As fossil fuels phase out, will battery technology improve quickly enough to support the transition to renewables?


Original Submission

 
This discussion has been archived. No new comments can be posted.
Display Options Threshold/Breakthrough Mark All as Read Mark All as Unread
The Fine Print: The following comments are owned by whoever posted them. We are not responsible for them in any way.
  • (Score: 0) by Anonymous Coward on Thursday September 05 2019, @05:44AM (2 children)

    by Anonymous Coward on Thursday September 05 2019, @05:44AM (#889888)

    yes, woefully. i recommend looking out a window and start counting:
    numbers of cars
    numbers of solar panels

    the ratio is like 100 to 1, sure.
    just consider how the percent numbers would change if every household with one car had 5 solarpanels connected to grid also?
    you ask the correct question and the answer is obvious: people dont care. once enough people buy and love their electrical cars you can bet that tight electrical supplies will embrace more nuclear waste ... with window down and wind blowing thru hair.

  • (Score: 2) by The Shire on Thursday September 05 2019, @02:09PM (1 child)

    by The Shire (5824) on Thursday September 05 2019, @02:09PM (#890029)

    You are horribly

    • overestimating

    the power generated by solar panels even when then sun is unobscured and directly overhead. You are also woefully

    • underestimating

    the amount of electrical energy consumed by an electric vehicle.

    You would need at least 10 solar panels exposed to bright mid summer sunshine for a full day to get just 25 miles of range out of a Tesla 3. 25 miles. And only on sunny days. That might work great if you had space for 10 solar panels on your roof, the money to buy and maintain them, and limit yourself to trips to the grocery story. But if you try to use this as a daily driver you're going to come up way short.

    And the ironic thing is, solar traps heat from the sun far better than CO2 ever could. You're talking about paving every available space with black solar panels to meet the electrical needs of the nation. It's a giant heat conductor. Anyone who has tried to walk barefoot on black pavement on a mid summer day knows what I'm talking about. So if you have a concern for global warming then solar is not gonna help you.
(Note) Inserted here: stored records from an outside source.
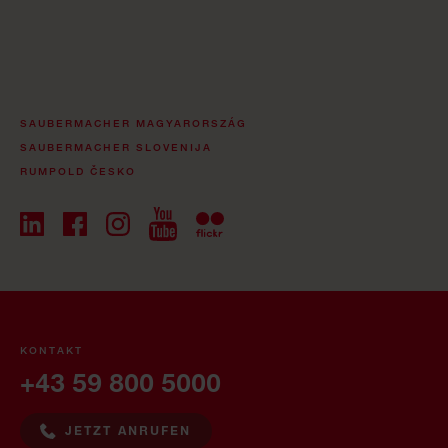
SAUBERMACHER MAGYARORSZÁG
SAUBERMACHER SLOVENIJA
RUMPOLD ČESKO
KONTAKT
+43 59 800 5000
JETZT ANRUFEN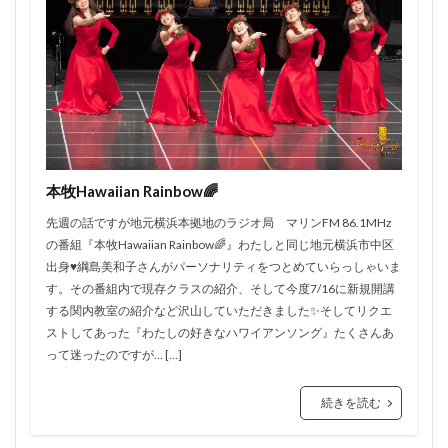
本牧Hawaiian Rainbow🌈
先週の話ですが地元横浜本拠地のラジオ局 マリンFM 86.1MHz
の番組『本牧Hawaiian Rainbow🌈』わたしと同じ地元横浜市中区
出身♥️綱島美和子さんがパーソナリティをつとめていらっしゃいま
す。その番組内で現存クラスの紹介、そして今度7/16に新規開講
する関内教室の紹介など沢山していただきました✨そしてリクエ
ストしてあった『わたしの好きなハワイアンソング』たくさんあ
って迷ったのですが… […]
続きを読む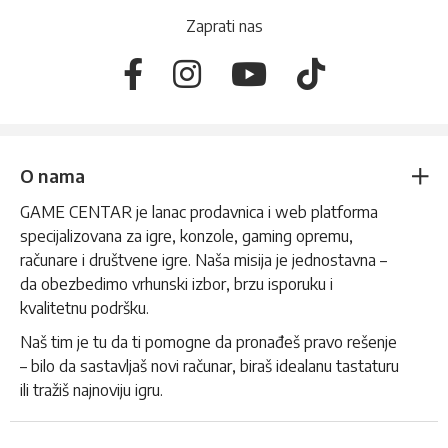
Zaprati nas
O nama
GAME CENTAR je lanac prodavnica i web platforma
specijalizovana za igre, konzole, gaming opremu,
računare i društvene igre. Naša misija je jednostavna –
da obezbedimo vrhunski izbor, brzu isporuku i
kvalitetnu podršku.
Naš tim je tu da ti pomogne da pronađeš pravo rešenje
– bilo da sastavljaš novi računar, biraš idealanu tastaturu
ili tražiš najnoviju igru.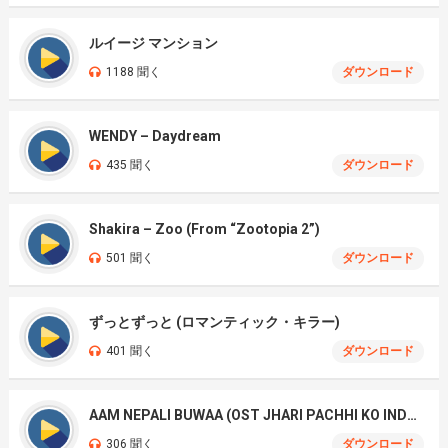
ルイージ マンション
1188 聞く
ダウンロード
WENDY – Daydream
435 聞く
ダウンロード
Shakira – Zoo (From “Zootopia 2”)
501 聞く
ダウンロード
ずっとずっと (ロマンティック・キラー)
401 聞く
ダウンロード
AAM NEPALI BUWAA (OST JHARI PACHHI KO INDRENI)
306 聞く
ダウンロード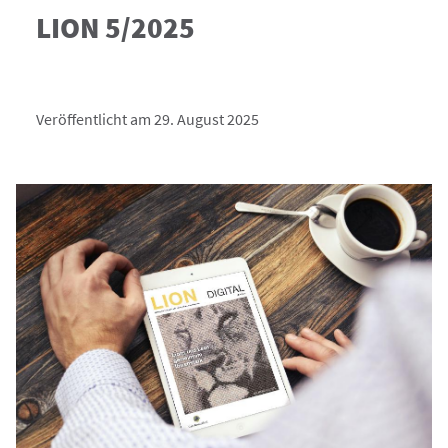
LION 5/2025
Veröffentlicht am 29. August 2025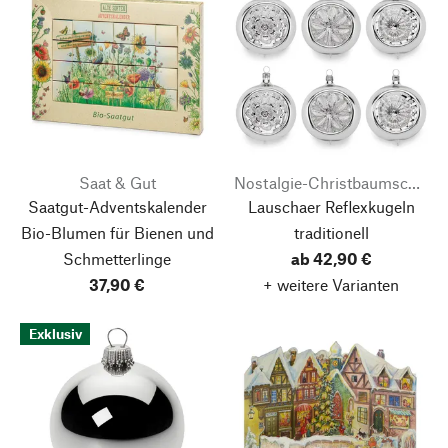
Saat & Gut
Nostalgie-Christbaumschmuck
Saatgut-Adventskalender
Lauschaer Reflexkugeln
Bio-Blumen für Bienen und
traditionell
Schmetterlinge
ab 42,90 €
37,90 €
+ weitere Varianten
Exklusiv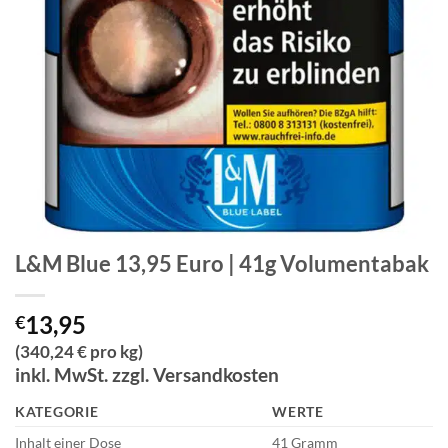
L&M Blue 13,95 Euro | 41g Volumentabak
13,95
€
(340,24 € pro kg)
inkl. MwSt. zzgl. Versandkosten
KATEGORIE
WERTE
Inhalt einer Dose
41 Gramm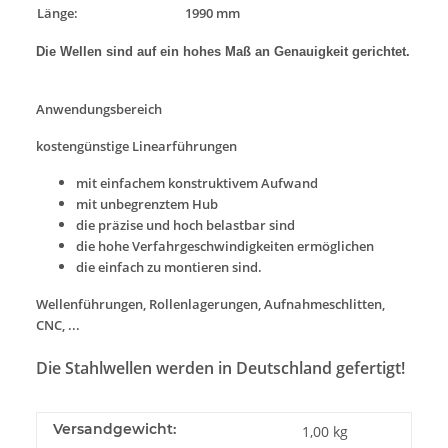
Länge:
1990 mm
Die Wellen sind auf ein hohes Maß an Genauigkeit gerichtet.
Anwendungsbereich
kostengünstige Linearführungen
mit einfachem konstruktivem Aufwand
mit unbegrenztem Hub
die präzise und hoch belastbar sind
die hohe Verfahrgeschwindigkeiten ermöglichen
die einfach zu montieren sind.
Wellenführungen, Rollenlagerungen, Aufnahmeschlitten,
CNC, ...
Die Stahlwellen werden in Deutschland gefertigt!
Versandgewicht:
1,00 kg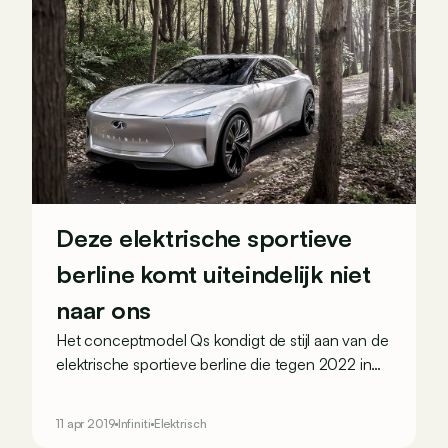
Deze elektrische sportieve
berline komt uiteindelijk niet
naar ons
Het conceptmodel Qs kondigt de stijl aan van de
elektrische sportieve berline die tegen 2022 in
de Infiniti-catalogus zal staan. Tenminste, op de
markten waar Infiniti dan nog actief is.
11 apr 2019
Infiniti
Elektrisch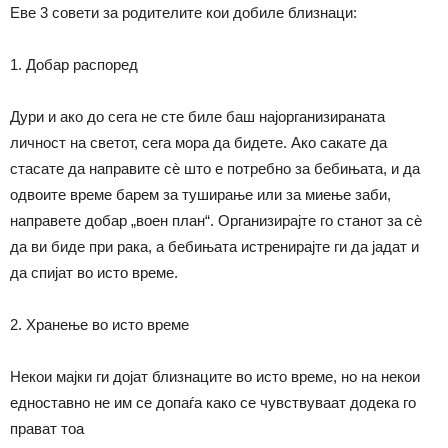
Еве 3 совети за родителите кои добиле близнаци:
1. Добар распоред
Дури и ако до сега не сте биле баш најорганизираната
личност на светот, сега мора да бидете. Ако сакате да
стасате да направите сѐ што е потребно за бебињата, и да
одвоите време барем за туширање или за миење заби,
направете добар „воен план“. Организирајте го станот за сѐ
да ви биде при рака, а бебињата истренирајте ги да јадат и
да спијат во исто време.
2. Хранење во исто време
Некои мајки ги дојат близнаците во исто време, но на некои
едноставно не им се допаѓа како се чувствуваат додека го
прават тоа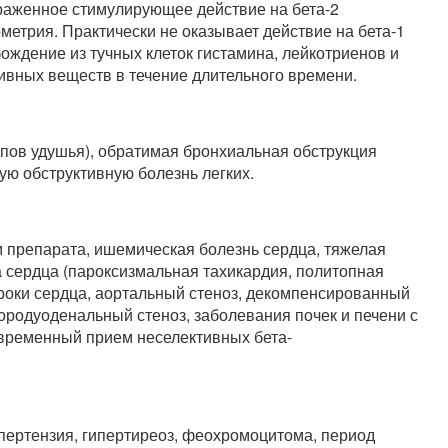
ыраженное стимулирующее действие на бета-2
етрия. Практически не оказывает действие на бета-1
ждение из тучных клеток гистамина, лейкотриенов и
тивных веществ в течение длительного времени.
пов удушья), обратимая бронхиальная обструкция
ую обструктивную болезнь легких.
 препарата, ишемическая болезнь сердца, тяжелая
 сердца (пароксизмальная тахикардия, политопная
ороки сердца, аортальный стеноз, декомпенсированный
ородуоденальный стеноз, заболевания почек и печени с
временный прием неселективных бета-
пертензия, гипертиреоз, феохромоцитома, период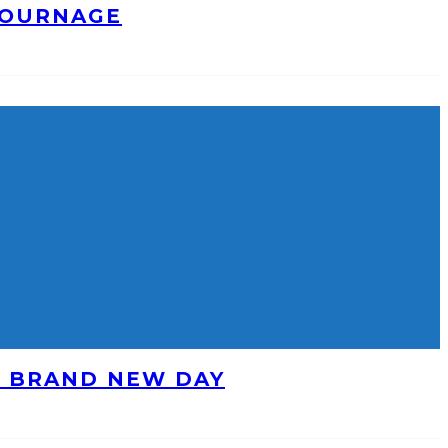
TOURNAGE
: BRAND NEW DAY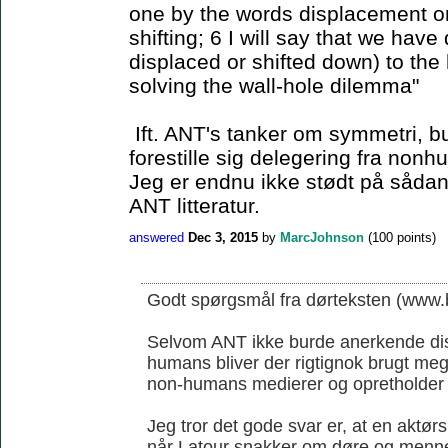
one by the words displacement or 
shifting; 6 I will say that we have
displaced or shifted down) to the 
solving the wall-hole dilemma"
Ift. ANT's tanker om symmetri, b
forestille sig delegering fra non
Jeg er endnu ikke stødt på sådan 
ANT litteratur.
answered
Dec 3, 2015
by
MarcJohnson
(
100
points)
Godt spørgsmål fra dørteksten (www.b
Selvom ANT ikke burde anerkende di
humans bliver der rigtignok brugt me
non-humans medierer og opretholder
Jeg tror det gode svar er, at en aktørs
når Latour snakker om døre og menn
    And here's one more fact that will blow your mind. A solar power plant capable of generating 1GW of power would require over 400 square kilometers of area. For comparison, that's about 3% of the entire state of Connecticut. Also for comparison, the modular Westinghouse AP1000 nuclear plant design requires a few hundred acres to generate that same 1GW and it can do it 24/7 whereas your solar plant falters at night and on cloudy days.

    Nuclear is the only answer today. Generation 3 reactors are incredibly safe, far safer than any other power generation method - and I'm including solar and wind in this. More people have died from solar and wind generation than in the history of nuclear. If not for the tree huggers and their irrational fear of nuclear, we would be CO2 free today. Yea you heard me - the hippies shot themselves in the foot on that one.
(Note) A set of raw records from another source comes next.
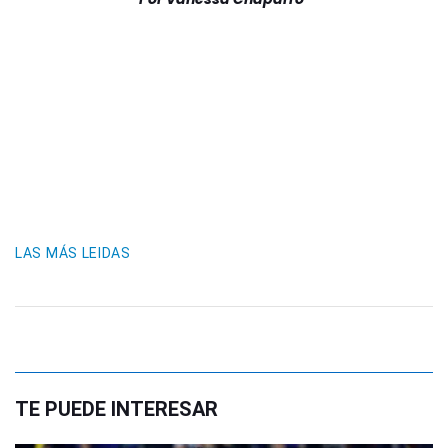
LAS MÁS LEIDAS
TE PUEDE INTERESAR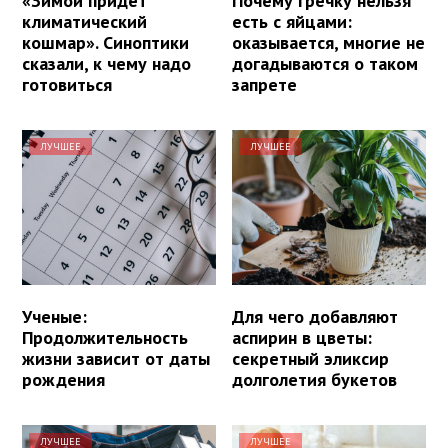
«Зимой придет
Почему гречку нельзя
климатический
есть с яйцами:
кошмар». Синоптики
оказывается, многие не
сказали, к чему надо
догадываются о таком
готовиться
запрете
ЛУЧШЕЕ
ЛУЧШЕЕ
Ученые:
Для чего добавляют
Продолжительность
аспирин в цветы:
жизни зависит от даты
секретный эликсир
рождения
долголетия букетов
ЛУЧШЕЕ
ЛУЧШЕЕ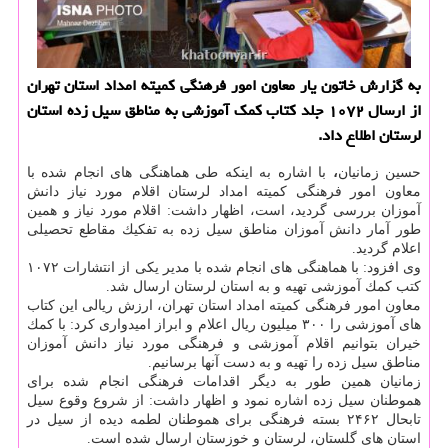
به گزارش خاتون یار معاون امور فرهنگی كمیته امداد استان تهران
از ارسال ۱۰۷۲ جلد كتاب كمك آموزشی به مناطق سیل زده استان
لرستان اطلاع داد.
حسین زمانیان
،
با اشاره به اینكه طی هماهنگی های انجام شده با
معاون امور فرهنگی كمیته امداد لرستان اقلام مورد نیاز دانش
آموزان بررسی گردید، است، اظهار داشت: اقلام مورد نیاز و همین
طور آمار دانش آموزان مناطق سیل زده به تفكیك مقاطع تحصیلی
اعلام گردید.
وی افزود: با هماهنگی های انجام شده با مدیر یكی از انتشارات ۱۰۷۲
كتب كمك آموزشی تهیه و به استان لرستان ارسال شد.
معاون امور فرهنگی كمیته امداد استان تهران، ارزش ریالی این كتاب
های آموزشی را ۳۰۰ میلیون ریال اعلام و ابراز امیدواری كرد: با كمك
خیران بتوانیم اقلام آموزشی و فرهنگی مورد نیاز دانش آموزان
مناطق سیل زده را تهیه و به دست آنها برسانیم.
زمانیان همین طور به دیگر اقدامات فرهنگی انجام شده برای
هموطنان سیل زده اشاره نمود و اظهار داشت: از شروع وقوع سیل
تابحال ۲۴۶۲ بسته فرهنگی برای هموطنان لطمه دیده از سیل در
استان های گلستان، لرستان و خوزستان ارسال شده است.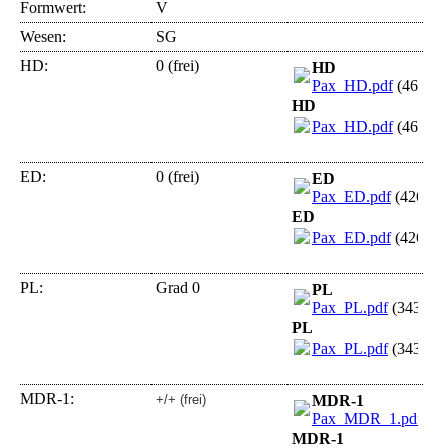
Formwert:
V
Wesen:
SG
HD:
0 (frei)
HD
Pax_HD.pdf
(462.5
HD
Pax_HD.pdf
(462.5
ED:
0 (frei)
ED
Pax_ED.pdf
(426.25
ED
Pax_ED.pdf
(426.25
PL:
Grad 0
PL
Pax_PL.pdf
(343.02
PL
Pax_PL.pdf
(343.02
MDR-1:
+/+ (frei)
MDR-1
Pax_MDR_1.pdf
(17
MDR-1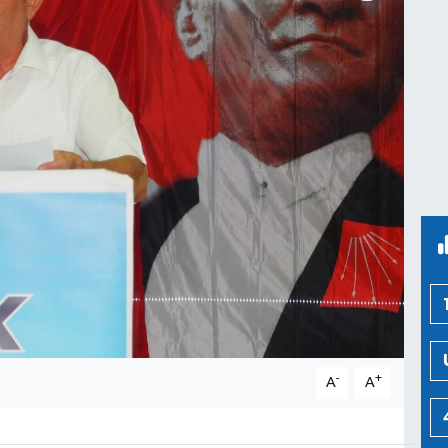
-
+
A
A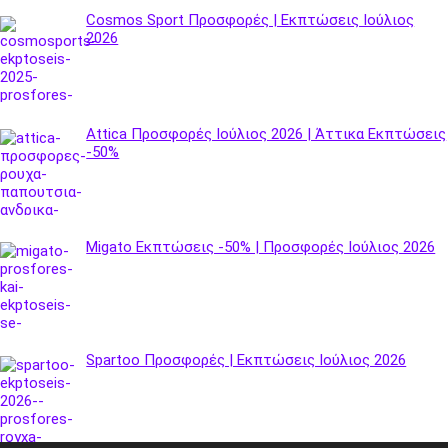
Cosmos Sport Προσφορές | Εκπτώσεις Ιούλιος
2026
Attica Προσφορές Ιούλιος 2026 | Άττικα Εκπτώσεις
-50%
Migato Εκπτώσεις -50% | Προσφορές Ιούλιος 2026
Spartoo Προσφορές | Εκπτώσεις Ιούλιος 2026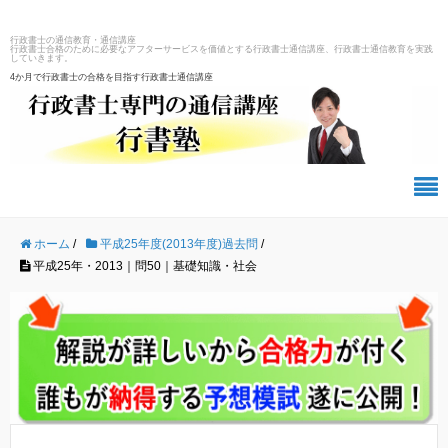
行政書士の通信教育・通信講座
行政書士合格のために必要なアフターサービスを価値とする行政書士通信講座、行政書士通信教育を実践
していきます。
4か月で行政書士の合格を目指す行政書士通信講座
ホーム
/
平成25年度(2013年度)過去問
/
平成25年・2013｜問50｜基礎知識・社会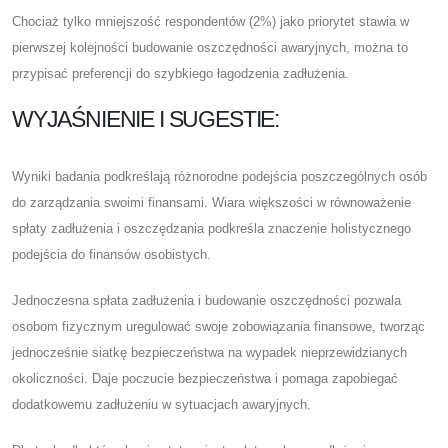
Chociaż tylko mniejszość respondentów (2%) jako priorytet stawia w
pierwszej kolejności budowanie oszczędności awaryjnych, można to
przypisać preferencji do szybkiego łagodzenia zadłużenia.
WYJAŚNIENIE I SUGESTIE:
Wyniki badania podkreślają różnorodne podejścia poszczególnych osób
do zarządzania swoimi finansami. Wiara większości w równoważenie
spłaty zadłużenia i oszczędzania podkreśla znaczenie holistycznego
podejścia do finansów osobistych.
Jednoczesna spłata zadłużenia i budowanie oszczędności pozwala
osobom fizycznym uregulować swoje zobowiązania finansowe, tworząc
jednocześnie siatkę bezpieczeństwa na wypadek nieprzewidzianych
okoliczności. Daje poczucie bezpieczeństwa i pomaga zapobiegać
dodatkowemu zadłużeniu w sytuacjach awaryjnych.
    https://www.nextbigfuture.com/2019/05/nuclear-is-still-cheaper-and-safer-than-solar-and-wind.html [nextbigfuture.com]
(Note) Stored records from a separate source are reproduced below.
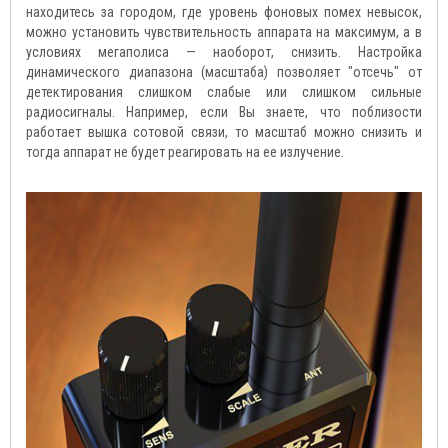
находитесь за городом, где уровень фоновых помех невысок,
можно установить чувствительность аппарата на максимум, а в
условиях мегаполиса — наоборот, снизить. Настройка
динамического диапазона (масштаба) позволяет "отсечь" от
детектирования слишком слабые или слишком сильные
радиосигналы. Например, если Вы знаете, что поблизости
работает вышка сотовой связи, то масштаб можно снизить и
тогда аппарат не будет реагировать на ее излучение.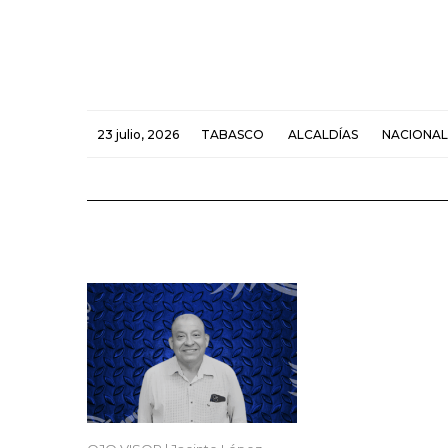
23 julio, 2026
TABASCO
ALCALDÍAS
NACIONAL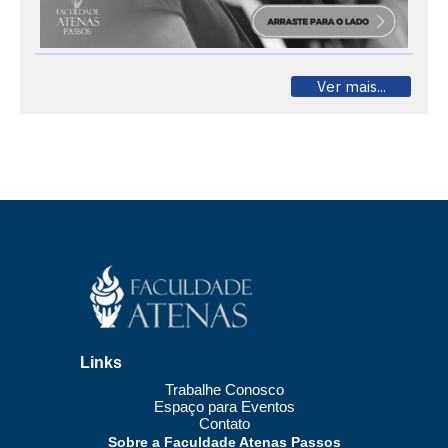
Ver mais...
Links
Trabalhe Conosco
Espaço para Eventos
Contato
Sobre a Faculdade Atenas Passos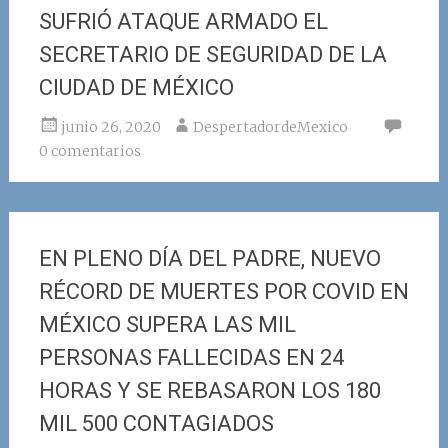
SUFRIÓ ATAQUE ARMADO EL
SECRETARIO DE SEGURIDAD DE LA
CIUDAD DE MÉXICO
junio 26, 2020
DespertadordeMexico
0 comentarios
EN PLENO DÍA DEL PADRE, NUEVO
RÉCORD DE MUERTES POR COVID EN
MÉXICO SUPERA LAS MIL
PERSONAS FALLECIDAS EN 24
HORAS Y SE REBASARON LOS 180
MIL 500 CONTAGIADOS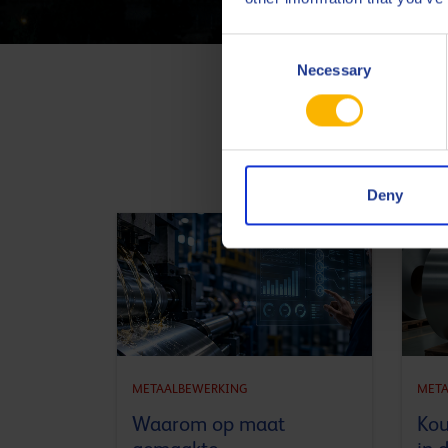
Consent
Necessary
Selection
Deny
METAALBEWERKING
META
Waarom op maat
Kou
    • (Score: 3, Interesting) by Reziac on Friday September 06 2019, @04:38AM

      by Reziac (2489) on Friday September 06 2019, @04:38AM (#890393) Homepage

      I wonder what the heat footprint is of solar per acre? Not to mention that the facilities are scorched-earth.

      I used to live in the desert about 10 miles due downwind from one of those zillions-of-panels solar facilities. It must have made one hell of a heat column, because our normal summer-afternoon cooling completely disappeared, and as a result average nighttime temps went up about 10F degrees.

      Not to mention that it also made for a lot of blowing dust (not previously a big problem in that area).

      --
      And there is no Alkibiades to come back and save us from ourselves.